Does the "Include templates" option on Special:Export recursively get all templates?

Yes, it does.

I said I would write up my ideas for this, but I haven't gotten around to it. So, here we go.

I thought about using the extension collection and then, just now, looked at the Gather project. I think there is the opportunity to build on one or both of these projects. for this. Obviously, this is my muddled thoughts, but it gives me something to aim for and get feedback on.

  • Table for bundle names
table: bundle
col: name varchar(255)
col: id int
  • Table to list pages in a bundle with revisions
table: bundle_contents
col: sourcewiki -- null or interwiki id
col: page -- points to title
col: revid -- specifies specific revision of title, fallback to current if id is not specified
  • API offers list of bundles on the wiki
    • File pages mean bundle file and page description.
    • MW Help pages are first bundle instance
  • action=listbundles

returns

[ { bundle: "name", id: int }, ... ]
  • action=getbundle&id=???

returns

{ url: URL-to-post, request: 'request data to sends' }
  • CLI creates artifact to put under $IP/bundle
  • getBundle.php --list URL

List the bundles available from the wiki at URL.

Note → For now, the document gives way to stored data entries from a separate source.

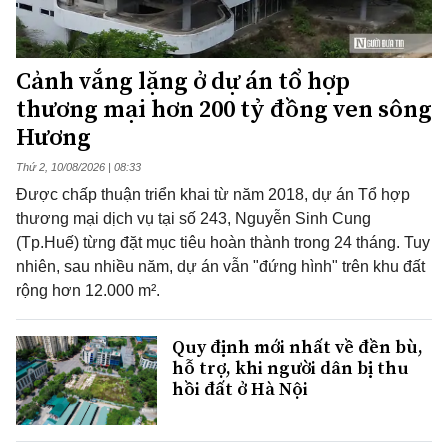
Cảnh vắng lặng ở dự án tổ hợp
thương mại hơn 200 tỷ đồng ven sông
Hương
Thứ 2, 10/08/2026 | 08:33
Được chấp thuận triển khai từ năm 2018, dự án Tổ hợp
thương mại dịch vụ tại số 243, Nguyễn Sinh Cung
(Tp.Huế) từng đặt mục tiêu hoàn thành trong 24 tháng. Tuy
nhiên, sau nhiều năm, dự án vẫn "đứng hình" trên khu đất
rộng hơn 12.000 m².
Quy định mới nhất về đền bù,
hỗ trợ, khi người dân bị thu
hồi đất ở Hà Nội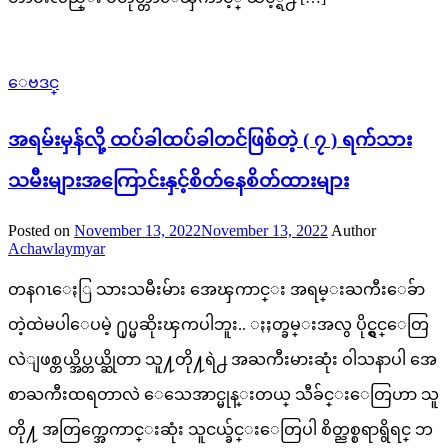
ေဗဒင္
အရမ်းမှန်လို့ ထပ်ခါထပ်ခါတင်ဖြစ်တဲ့ ( ၇ ) ရက်သား
သမီးများအကြောင်းနှင့်စိတ်နေစိတ်ထားများ
Posted on
November 13, 2022
November 13, 2022
Author
Achawlaymyar
တနဂၤေႏြ သားသမီးမ်ား အေၾကာင္း အရမ္းႀကီးေခ်ာ
တဲ့ထဲမပါေပမဲ့ ႐ုပ္မဆိုးၾကပါဘူး.. ႏႈတ္ခမ္းအလွ ပိုင္ရွင္ေတြ
လဲျဖစ္တယ္အိပ္တယ္ဆိုတာ သူ႔တို႔ရဲ႕ အႀကီးမားဆုံး ဝါသနာပါ အေ
စာႀကီးထရတာလဲ ေသေအာင္မုန္းတယ္ သီခ်င္းေတြဟာ သူ
တို႔ အတြက္အေကာင္းဆုံး သူငယ္ခ်င္းေတြပါ စိတ္ညစ္စရာရွိရင္ ဘ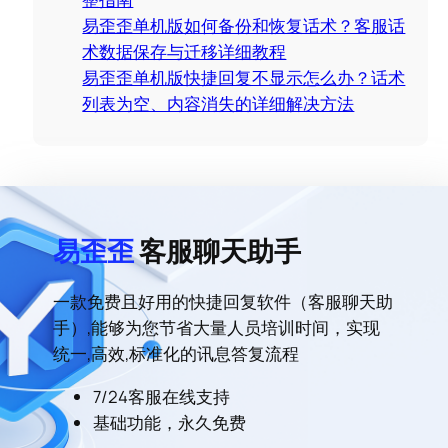
易歪歪单机版如何备份和恢复话术？客服话
术数据保存与迁移详细教程
易歪歪单机版快捷回复不显示怎么办？话术
列表为空、内容消失的详细解决方法
易歪歪
客服聊天助手
一款免费且好用的快捷回复软件（客服聊天助
手）,能够为您节省大量人员培训时间，实现
统一,高效,标准化的讯息答复流程
7/24客服在线支持
基础功能，永久免费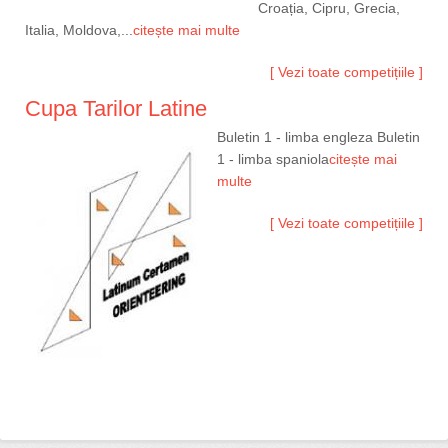
Croația, Cipru, Grecia,
Italia, Moldova,...
citește mai multe
[ Vezi toate competițiile ]
Cupa Tarilor Latine
Buletin 1 - limba engleza Buletin
1 - limba spaniola
citește mai
multe
[ Vezi toate competițiile ]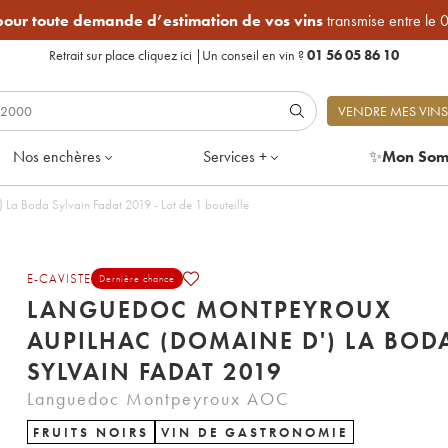
 pour toute demande d’estimation de vos vins
transmise entre le 
Retrait sur place
cliquez ici
|
Un conseil en vin ?
01 56 05 86 10
VENDRE MES VINS
Nos enchères
Services +
✨
Mon Som
Languedoc Montpeyroux Aupilhac (Domaine d') La Boda Sylvain Fadat 2019 - Lot de 1 bouteille
E-CAVISTE
Dernière chance
LANGUEDOC MONTPEYROUX
AUPILHAC (DOMAINE D') LA BOD
SYLVAIN FADAT 2019
Languedoc Montpeyroux AOC
FRUITS NOIRS
VIN DE GASTRONOMIE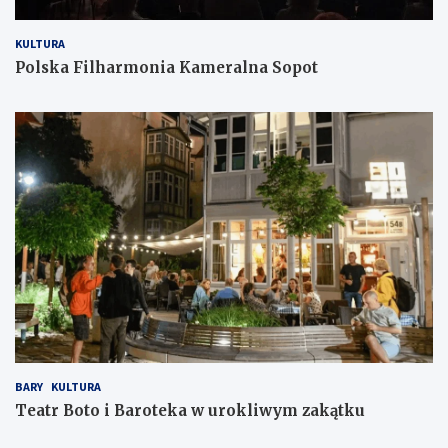
KULTURA
Polska Filharmonia Kameralna Sopot
BARY
KULTURA
Teatr Boto i Baroteka w urokliwym zakątku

  • getBundle.php --fetch=NAME URL

Get the NAME bundle from the wiki at URL, put it under $IP/bundles as compressed xml

  • getBundle.php --fetch=NAME --install URL

Get the NAME bundle from the wiki at URL, install into this wiki

After seeing @Legoktm's talk on shadow namespaces, there is some overlap, but I just ran into Template:Ping needed by Flow. I think this could be a baby step.

RobLa-WMF mentioned this in Unknown Object (Event).May 4 2016, 7:33 PM
Krinkle subscribed.

Closing old RFC that is not yet on to our 2020 process and does not appear to have an active owner. Feel free to re-open with our template or file a new one when that changes.